Some of the earliest decisions involved the basics of course planning: How might you structure a course if you don't have to deliver it in 14 weeks of 50-minute sessions? "Once people are freed of the standard way of doing things, their imaginations take flight, and that has been fun," O'Brien said.
Duke's Center for Instructional Technology assigned two consultants to each course, helping faculty members determine the optimal duration and structure, keeping in mind that materials might be reused in a variety of ways later.
Next came decisions about how to record and edit videos, working around the schedules of highly in-demand faculty.
Duke staff quickly put together video "kits" that included a laptop, high-quality camera, tripod, external microphone, cabling and recording software for faculty who wanted to record their own videos.

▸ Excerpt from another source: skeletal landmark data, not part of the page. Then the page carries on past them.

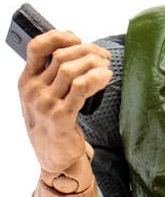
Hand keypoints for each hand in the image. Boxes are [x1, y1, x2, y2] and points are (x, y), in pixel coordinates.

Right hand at [18, 29, 112, 176]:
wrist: (54, 160)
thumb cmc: (52, 126)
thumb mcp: (43, 99)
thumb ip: (51, 77)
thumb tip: (75, 49)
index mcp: (26, 81)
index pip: (37, 47)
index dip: (58, 36)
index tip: (77, 38)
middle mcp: (32, 91)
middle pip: (61, 56)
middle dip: (87, 50)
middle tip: (103, 56)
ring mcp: (45, 104)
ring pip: (71, 70)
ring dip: (94, 64)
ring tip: (106, 67)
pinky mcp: (61, 117)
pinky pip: (81, 88)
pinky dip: (96, 78)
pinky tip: (106, 77)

Some instructors worked in Duke's newly renovated Multimedia Project Studio or (like Plesser) in Duke Media Services' on-campus studio.
The volume of media "assets" -- more than 90 videos were produced in about six weeks for Duke's first Coursera course -- immediately raised questions about how much content to archive, and how.
"We haven't had time to figure out a long-term solution, but we have a solution that works now and will give us time to figure out what to do," said Elizabeth A. Evans, who’s directing video production as part of Duke's Office of Information Technology.
Duke also hired an intern to help navigate tricky copyright issues, tracking down open versions of images and working with publishers to gain access to textbooks and journal articles.
"Some things that are OK to do as fair use in a classroom aren't OK to do in MOOCs," O’Brien said. "The publishing world is not sure how to deal with this. One of our faculty is in the uncomfortable position that he can't assign readings of his own journal articles (due to copyright issues)."
Meanwhile, Duke also is seeking to quantify just what's involved in building a MOOC. And as the first Duke courses get under way, staff are sifting through a vast wave of student data, trying to get their arms around assessment on a grand scale.
"The big question everyone has is: Who's out there? Who signed up and why, and what do they hope to get out of it?" said Yvonne Belanger, program director for Duke Libraries.
Early numbers provide some answers: About two-thirds of the 11,000 registered students in Duke's first MOOC, for example, hail from outside the U.S. In the first weeks, about 5,000 signed on to the site, watched a video or took a quiz. (A substantial chunk of students admitted in an early questionnaire that they plan to only do just a little bit of the course.)
Most interesting, though, is the feedback on the discussion board, where the most popular thread was a "thank you" to the professor.
"Students are hugely appreciative of the opportunity to participate in this kind of learning," said Belanger, who described the feel as less like a class and more like an informal learning community. "From the very first day, we've seen students forming virtual or in-person study groups," organizing Facebook groups, Google hangouts and in-person meetings in locations as far-flung as Russia, Brazil, Greece, Australia, China and India.
"We don't know whether what we're seeing is typical. We’ll start to connect with other schools and compare, because we all want to start learning from each other. That will be part of the future," Belanger said.
In the meantime, the project has inspired faculty who aren't participating with Coursera to explore new possibilities for their own courses.
"This will impact on-campus teaching and learning in ways we did not imagine when we started," Belanger said. "It's important to Duke to focus on innovation in teaching, and this looks like an effective vehicle for doing that."